Tuesday, May 30, 2023

Kick-ass stoicism 

What was Jim Brown thinking when he quit football for acting at the end of the 1965 season? 

He was never going to compete for the black leading man roles that went to Sidney Poitier. Nor was he going to sit still for the types of roles that characterized the career of another former pro football player, Woody Strode, playing African warriors or Pompey the handyman in The Man Who Shot Liberty Valance. And Brown wasn’t about to work at honing his craft doing summer stock performances of The Glass Menagerie on Cape Cod. 

Riding the tailwinds of The Civil Rights Act, he barreled into Hollywood as one of The Dirty Dozen (1967) where he only needed to keep his head down while scenery-chewers like John Cassavetes and Telly Savalas did their thing. In Empire of the Sun (1968), he played a mercenary soldier, mostly Tonto to Rod Taylor’s Lone Ranger. Brown’s first leading role was in The Split (1968), a disappointing mess that failed even with a cast that included Gene Hackman, Donald Sutherland, Ernest Borgnine, Jack Klugman, Warren Oates, Julie Harris and Diahann Carroll. 

It wasn’t until Hollywood got the idea of casting Brown with attractive white actresses, and in doing so tapping into white America’s fears of interracial sex and miscegenation, that Brown’s career really took off. 

There’s a strong undercurrent of sex in The Grasshopper (1970) with Jacqueline Bisset and El Condor (1970) with Marianna Hill. 100 Rifles (1969) received a major publicity push, including lots of hot stills of Brown and Raquel Welch, but the film didn’t stand up to the hype: it’s mostly average.
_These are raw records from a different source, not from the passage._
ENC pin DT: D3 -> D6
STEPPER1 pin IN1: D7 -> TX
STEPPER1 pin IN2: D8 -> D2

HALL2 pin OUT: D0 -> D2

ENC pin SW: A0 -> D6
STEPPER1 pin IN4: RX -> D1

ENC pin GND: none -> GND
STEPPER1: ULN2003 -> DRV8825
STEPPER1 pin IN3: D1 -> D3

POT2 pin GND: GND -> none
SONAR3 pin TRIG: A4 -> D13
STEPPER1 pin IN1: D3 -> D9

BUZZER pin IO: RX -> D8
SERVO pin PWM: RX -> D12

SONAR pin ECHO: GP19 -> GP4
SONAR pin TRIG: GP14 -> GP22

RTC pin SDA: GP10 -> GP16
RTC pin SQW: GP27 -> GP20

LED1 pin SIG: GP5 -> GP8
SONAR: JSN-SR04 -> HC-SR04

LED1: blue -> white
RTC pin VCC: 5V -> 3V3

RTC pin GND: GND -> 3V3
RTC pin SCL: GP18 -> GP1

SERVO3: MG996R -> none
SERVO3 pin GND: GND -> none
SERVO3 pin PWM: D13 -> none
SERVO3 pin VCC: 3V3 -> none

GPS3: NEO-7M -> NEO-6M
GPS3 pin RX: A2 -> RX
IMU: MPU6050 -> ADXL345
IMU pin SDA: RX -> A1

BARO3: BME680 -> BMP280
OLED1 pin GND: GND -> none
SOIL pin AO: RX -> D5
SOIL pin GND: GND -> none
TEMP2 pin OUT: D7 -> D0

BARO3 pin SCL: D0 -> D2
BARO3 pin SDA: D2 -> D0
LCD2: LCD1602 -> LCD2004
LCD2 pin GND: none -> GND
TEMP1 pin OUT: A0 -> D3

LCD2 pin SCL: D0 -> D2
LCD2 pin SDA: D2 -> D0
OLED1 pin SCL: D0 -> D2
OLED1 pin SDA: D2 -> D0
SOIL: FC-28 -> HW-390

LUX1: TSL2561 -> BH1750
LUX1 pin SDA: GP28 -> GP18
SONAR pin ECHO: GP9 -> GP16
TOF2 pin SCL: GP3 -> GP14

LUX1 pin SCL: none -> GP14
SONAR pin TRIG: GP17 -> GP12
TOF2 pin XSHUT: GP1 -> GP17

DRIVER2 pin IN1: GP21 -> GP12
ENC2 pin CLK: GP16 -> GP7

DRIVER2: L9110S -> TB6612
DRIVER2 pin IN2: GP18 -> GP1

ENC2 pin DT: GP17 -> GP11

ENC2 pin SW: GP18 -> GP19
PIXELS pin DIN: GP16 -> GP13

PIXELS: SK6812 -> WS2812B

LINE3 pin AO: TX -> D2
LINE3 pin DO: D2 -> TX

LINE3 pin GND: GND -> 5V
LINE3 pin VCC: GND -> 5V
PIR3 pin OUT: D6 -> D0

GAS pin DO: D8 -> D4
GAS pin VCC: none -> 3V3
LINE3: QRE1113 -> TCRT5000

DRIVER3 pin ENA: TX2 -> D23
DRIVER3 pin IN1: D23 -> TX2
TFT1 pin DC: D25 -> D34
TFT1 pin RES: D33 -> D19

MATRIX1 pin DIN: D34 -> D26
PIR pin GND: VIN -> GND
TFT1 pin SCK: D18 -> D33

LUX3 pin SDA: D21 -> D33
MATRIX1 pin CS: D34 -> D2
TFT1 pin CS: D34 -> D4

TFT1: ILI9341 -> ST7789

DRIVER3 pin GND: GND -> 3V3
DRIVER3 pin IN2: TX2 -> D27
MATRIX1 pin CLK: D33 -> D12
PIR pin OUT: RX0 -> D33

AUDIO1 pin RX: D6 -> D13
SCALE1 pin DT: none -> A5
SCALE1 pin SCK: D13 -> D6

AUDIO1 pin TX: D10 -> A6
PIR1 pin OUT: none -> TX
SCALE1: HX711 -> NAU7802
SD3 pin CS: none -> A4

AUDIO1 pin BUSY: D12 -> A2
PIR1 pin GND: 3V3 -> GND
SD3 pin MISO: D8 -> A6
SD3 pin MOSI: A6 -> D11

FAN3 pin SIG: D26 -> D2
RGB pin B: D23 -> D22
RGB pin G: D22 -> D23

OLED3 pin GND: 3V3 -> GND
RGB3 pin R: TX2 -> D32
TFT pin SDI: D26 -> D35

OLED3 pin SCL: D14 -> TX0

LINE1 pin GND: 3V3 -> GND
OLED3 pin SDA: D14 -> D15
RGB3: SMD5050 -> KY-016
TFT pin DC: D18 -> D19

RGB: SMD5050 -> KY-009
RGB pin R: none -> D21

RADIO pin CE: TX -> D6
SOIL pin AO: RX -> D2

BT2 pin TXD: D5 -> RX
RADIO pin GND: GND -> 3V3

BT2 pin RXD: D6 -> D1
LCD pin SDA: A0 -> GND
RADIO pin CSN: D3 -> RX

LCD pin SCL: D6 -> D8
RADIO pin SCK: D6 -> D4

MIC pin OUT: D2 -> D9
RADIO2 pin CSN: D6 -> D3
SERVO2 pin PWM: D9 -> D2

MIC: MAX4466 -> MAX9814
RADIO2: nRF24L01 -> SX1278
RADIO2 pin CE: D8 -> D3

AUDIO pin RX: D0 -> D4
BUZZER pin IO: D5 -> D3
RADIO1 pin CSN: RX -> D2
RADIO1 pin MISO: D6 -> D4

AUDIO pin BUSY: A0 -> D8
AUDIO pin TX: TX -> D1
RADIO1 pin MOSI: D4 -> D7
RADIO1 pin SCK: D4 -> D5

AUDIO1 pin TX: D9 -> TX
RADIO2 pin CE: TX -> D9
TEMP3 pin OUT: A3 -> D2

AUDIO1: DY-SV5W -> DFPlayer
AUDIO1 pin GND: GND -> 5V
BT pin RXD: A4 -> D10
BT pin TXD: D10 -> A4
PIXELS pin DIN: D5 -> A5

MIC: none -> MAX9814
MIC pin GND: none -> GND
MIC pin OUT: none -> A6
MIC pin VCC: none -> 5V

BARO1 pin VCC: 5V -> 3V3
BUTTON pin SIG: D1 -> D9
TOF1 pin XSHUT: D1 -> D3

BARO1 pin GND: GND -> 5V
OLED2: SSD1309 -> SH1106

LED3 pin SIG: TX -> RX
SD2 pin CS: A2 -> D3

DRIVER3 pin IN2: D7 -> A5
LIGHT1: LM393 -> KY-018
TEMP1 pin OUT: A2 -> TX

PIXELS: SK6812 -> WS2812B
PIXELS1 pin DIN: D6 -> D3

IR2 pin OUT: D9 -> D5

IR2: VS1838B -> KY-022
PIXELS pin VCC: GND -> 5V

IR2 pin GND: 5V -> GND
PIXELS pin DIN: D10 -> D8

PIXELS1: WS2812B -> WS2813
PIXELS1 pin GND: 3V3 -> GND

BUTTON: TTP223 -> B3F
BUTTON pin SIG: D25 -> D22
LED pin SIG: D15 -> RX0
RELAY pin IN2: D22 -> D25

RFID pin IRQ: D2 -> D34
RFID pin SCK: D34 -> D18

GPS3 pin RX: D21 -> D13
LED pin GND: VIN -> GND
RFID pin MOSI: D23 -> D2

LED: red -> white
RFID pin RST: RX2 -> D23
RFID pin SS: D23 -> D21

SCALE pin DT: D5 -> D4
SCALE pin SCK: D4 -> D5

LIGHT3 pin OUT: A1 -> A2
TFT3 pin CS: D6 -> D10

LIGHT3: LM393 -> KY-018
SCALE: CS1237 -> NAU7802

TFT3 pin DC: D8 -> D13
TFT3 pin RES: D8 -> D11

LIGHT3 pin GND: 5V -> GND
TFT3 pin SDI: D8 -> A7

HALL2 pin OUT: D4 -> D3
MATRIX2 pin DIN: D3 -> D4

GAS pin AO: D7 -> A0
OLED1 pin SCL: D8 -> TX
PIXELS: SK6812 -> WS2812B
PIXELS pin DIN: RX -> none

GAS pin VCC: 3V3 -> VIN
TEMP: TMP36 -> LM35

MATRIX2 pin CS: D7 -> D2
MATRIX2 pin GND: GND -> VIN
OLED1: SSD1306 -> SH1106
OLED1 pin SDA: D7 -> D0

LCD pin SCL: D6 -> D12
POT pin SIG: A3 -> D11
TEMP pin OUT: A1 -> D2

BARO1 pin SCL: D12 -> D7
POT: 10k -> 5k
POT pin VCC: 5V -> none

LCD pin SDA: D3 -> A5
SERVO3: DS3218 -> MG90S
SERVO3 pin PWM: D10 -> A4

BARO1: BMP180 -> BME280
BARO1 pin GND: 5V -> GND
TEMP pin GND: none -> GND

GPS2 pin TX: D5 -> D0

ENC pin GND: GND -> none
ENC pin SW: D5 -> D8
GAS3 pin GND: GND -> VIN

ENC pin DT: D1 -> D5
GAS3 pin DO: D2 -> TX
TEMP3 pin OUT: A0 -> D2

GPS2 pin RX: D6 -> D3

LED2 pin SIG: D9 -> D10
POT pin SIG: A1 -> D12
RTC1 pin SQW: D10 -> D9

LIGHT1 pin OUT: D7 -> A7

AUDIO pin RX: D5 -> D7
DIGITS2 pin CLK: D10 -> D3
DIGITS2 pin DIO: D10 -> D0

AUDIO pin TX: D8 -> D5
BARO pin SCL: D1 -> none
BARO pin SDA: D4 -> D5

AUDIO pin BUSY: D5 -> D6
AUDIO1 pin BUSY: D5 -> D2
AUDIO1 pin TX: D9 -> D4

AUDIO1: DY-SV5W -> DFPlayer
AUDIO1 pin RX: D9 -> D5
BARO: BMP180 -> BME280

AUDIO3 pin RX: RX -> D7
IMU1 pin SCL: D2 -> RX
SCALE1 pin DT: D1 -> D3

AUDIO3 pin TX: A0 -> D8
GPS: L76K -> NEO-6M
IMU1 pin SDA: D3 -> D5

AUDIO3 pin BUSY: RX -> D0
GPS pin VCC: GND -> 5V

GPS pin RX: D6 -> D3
Brown’s twelfth film, Slaughter (1972), a terrific tale of vengeance, fired up the taboo meters and delivered the goods thanks to his on-screen (and reportedly in real life) groping with Stella Stevens. 

As cynical and dark as this trend seems, it reached its inevitably violent peak in Fingers (1978) with Brown playing a scary pimp (whose name is Dreams; it might as well have been Super Spade) who brings a “romantic interlude” with two white women to a brutal end when they refuse to kiss each other. 

Brown’s acting was often described as “wooden,” although he became noticeably better with time. But what he was best at was displaying the same kick-ass stoicism he brandished as the greatest football player of his era: inflicting as much punishment as he received before walking back slowly to the huddle with unemotional indifference.